[[ Page extract open ]]

Games are a favorite subject for AI research, and it’s not just because they’re fun. They also simplify some of the complexities of real life, so you can focus on the algorithms you’re studying.

Imagine you see a comment on Twitter or Facebook: something like, “Ugh, I forgot my umbrella.” You’d quickly conclude that your friend got caught out in the rain. But that information isn’t included anywhere in the sentence. How did you reach that conclusion? First, you applied common knowledge about what umbrellas are for. Second, you applied social knowledge about the kinds of comments people bother to make: it’d be strange to say, “I forgot my umbrella” on a bright, sunny day.

As humans, we effortlessly factor in all this context when reading a sentence. This isn’t so easy for computers. Modern deep-learning techniques are effective at processing the information you supply them. But you’re limited in your ability to find all the relevant information and feed it to computers. Games sidestep that problem. They take place in an artificial universe, where all the information you need in order to make a decision is spelled out in the rules.

[[ Page extract closed ]]

◆ **Things to do**
1 > In the passage above on games in AI research, translate this sentence into Spanish: "Games sidestep that problem."
2 > Continue the passage above on games in AI research, picking up after its final sentence.

[[ Record excerpts open ]]

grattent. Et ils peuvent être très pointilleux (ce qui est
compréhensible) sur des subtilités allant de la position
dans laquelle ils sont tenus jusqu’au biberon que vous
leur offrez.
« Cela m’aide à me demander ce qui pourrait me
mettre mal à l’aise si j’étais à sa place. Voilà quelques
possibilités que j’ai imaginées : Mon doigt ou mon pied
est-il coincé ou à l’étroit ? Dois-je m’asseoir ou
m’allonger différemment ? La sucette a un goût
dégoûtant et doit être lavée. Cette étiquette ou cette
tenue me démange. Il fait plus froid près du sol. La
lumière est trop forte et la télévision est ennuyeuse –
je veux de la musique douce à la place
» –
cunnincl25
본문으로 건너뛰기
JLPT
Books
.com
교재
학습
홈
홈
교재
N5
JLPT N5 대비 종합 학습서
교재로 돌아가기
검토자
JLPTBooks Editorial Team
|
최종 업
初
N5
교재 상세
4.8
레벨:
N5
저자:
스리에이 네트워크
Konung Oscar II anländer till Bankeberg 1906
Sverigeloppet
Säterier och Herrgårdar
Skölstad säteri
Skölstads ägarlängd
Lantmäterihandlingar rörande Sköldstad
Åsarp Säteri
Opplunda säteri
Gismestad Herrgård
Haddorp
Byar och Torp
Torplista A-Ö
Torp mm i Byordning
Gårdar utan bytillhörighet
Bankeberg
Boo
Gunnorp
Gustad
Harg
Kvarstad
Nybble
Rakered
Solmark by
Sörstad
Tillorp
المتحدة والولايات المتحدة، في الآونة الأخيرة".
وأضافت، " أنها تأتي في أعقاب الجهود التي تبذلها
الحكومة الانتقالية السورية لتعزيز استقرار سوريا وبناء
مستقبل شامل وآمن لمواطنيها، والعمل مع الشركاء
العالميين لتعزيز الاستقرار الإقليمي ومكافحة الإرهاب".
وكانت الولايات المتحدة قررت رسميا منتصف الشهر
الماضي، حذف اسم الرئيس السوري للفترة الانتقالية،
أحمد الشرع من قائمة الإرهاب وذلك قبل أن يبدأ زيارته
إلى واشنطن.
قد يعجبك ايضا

[[ Record excerpts closed ]]
[[ Record excerpts open ]]

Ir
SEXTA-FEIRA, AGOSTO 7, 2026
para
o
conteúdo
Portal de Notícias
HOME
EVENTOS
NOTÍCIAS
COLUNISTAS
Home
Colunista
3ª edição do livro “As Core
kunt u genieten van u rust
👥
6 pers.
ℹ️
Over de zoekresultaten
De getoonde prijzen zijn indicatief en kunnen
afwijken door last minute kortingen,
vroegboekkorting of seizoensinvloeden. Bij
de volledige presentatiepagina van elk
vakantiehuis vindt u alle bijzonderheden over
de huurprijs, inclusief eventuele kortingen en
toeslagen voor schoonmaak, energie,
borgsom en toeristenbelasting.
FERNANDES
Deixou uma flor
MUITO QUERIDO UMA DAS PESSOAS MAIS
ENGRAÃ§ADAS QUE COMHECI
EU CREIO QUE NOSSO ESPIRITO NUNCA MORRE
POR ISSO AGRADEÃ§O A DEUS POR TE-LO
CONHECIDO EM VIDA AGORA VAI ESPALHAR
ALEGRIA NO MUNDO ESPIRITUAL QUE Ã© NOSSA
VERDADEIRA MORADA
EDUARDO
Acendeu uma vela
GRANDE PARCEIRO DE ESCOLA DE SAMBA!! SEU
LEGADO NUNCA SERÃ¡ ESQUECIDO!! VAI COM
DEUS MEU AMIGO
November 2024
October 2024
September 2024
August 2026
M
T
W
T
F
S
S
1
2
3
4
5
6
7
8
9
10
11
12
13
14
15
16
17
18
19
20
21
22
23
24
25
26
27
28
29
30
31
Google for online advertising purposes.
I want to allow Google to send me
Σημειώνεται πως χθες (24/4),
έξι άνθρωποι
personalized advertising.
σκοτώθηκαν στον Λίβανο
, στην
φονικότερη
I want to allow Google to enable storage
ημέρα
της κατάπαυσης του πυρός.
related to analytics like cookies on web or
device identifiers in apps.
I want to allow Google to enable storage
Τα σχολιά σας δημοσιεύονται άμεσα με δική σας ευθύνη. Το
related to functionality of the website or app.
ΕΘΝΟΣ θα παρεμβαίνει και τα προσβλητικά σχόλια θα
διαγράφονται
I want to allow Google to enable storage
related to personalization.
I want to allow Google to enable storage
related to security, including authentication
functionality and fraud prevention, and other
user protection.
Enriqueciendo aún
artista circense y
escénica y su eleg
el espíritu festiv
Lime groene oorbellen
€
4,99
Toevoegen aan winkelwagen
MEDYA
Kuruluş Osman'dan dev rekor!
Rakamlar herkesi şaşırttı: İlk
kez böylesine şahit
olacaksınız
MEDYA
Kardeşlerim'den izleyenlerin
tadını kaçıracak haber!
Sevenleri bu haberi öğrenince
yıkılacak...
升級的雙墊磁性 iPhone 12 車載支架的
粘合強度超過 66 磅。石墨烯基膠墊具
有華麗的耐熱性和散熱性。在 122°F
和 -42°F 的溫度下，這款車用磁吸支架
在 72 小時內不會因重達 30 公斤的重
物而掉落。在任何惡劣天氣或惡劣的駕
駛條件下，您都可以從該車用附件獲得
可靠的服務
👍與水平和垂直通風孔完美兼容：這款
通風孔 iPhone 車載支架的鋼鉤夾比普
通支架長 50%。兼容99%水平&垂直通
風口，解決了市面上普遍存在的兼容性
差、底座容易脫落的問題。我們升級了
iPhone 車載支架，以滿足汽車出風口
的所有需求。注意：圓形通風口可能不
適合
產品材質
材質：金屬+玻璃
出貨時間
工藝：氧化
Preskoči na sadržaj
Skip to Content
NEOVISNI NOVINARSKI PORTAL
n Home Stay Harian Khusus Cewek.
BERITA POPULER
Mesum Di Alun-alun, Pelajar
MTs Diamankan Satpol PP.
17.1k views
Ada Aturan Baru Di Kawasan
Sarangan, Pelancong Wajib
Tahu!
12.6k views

[[ Record excerpts closed ]]

◆ **Your written answers**
1 > Los juegos evitan ese problema.

2 >
Games are especially well suited for reinforcement learning. Recall that reinforcement learning requires repeatedly running your program and evaluating how well it has accomplished a task. Imagine you’re using reinforcement learning to train a robot to move around a building. Before the control system is finely tuned, you risk the robot falling down a flight of stairs or knocking over your furniture. Another option is to build a computer simulation of the environment in which the robot will operate. This eliminates the risks of letting an untrained robot run around in the real world but creates new problems. First, you have to invest in developing a detailed computer simulation, which is a significant project in its own right. Second, there’s always a chance that your simulation isn’t completely accurate.

With games, on the other hand, all you need to do is have your AI play. If it loses a few hundred thousand matches while it’s learning, so what? In reinforcement learning, games are essential to serious research. Many cutting-edge algorithms were first demonstrated on Atari video games such as Breakout.

To be clear, you can successfully apply reinforcement learning to problems in the physical world. Many researchers and engineers have done so. But starting with games solves the problem of creating a realistic training environment and lets you focus on the mechanics and principles of reinforcement learning.

In this chapter, we introduce the rules of the game of Go. Next, we describe the structure of board-game AI at a high level, and identify points where you can introduce deep learning. Finally, we cover how you can evaluate the progress of your game AI throughout development.

2.2. A lightning introduction to the game of Go

You don’t need to be a strong Go player to read this book, but you do need to understand the rules well enough to enforce them in a computer program. Fortunately, the rules are famously simple. In short, two players alternate placing black and white stones on a board, starting with the black player. The goal is to control as much of the board as possible with your own stones.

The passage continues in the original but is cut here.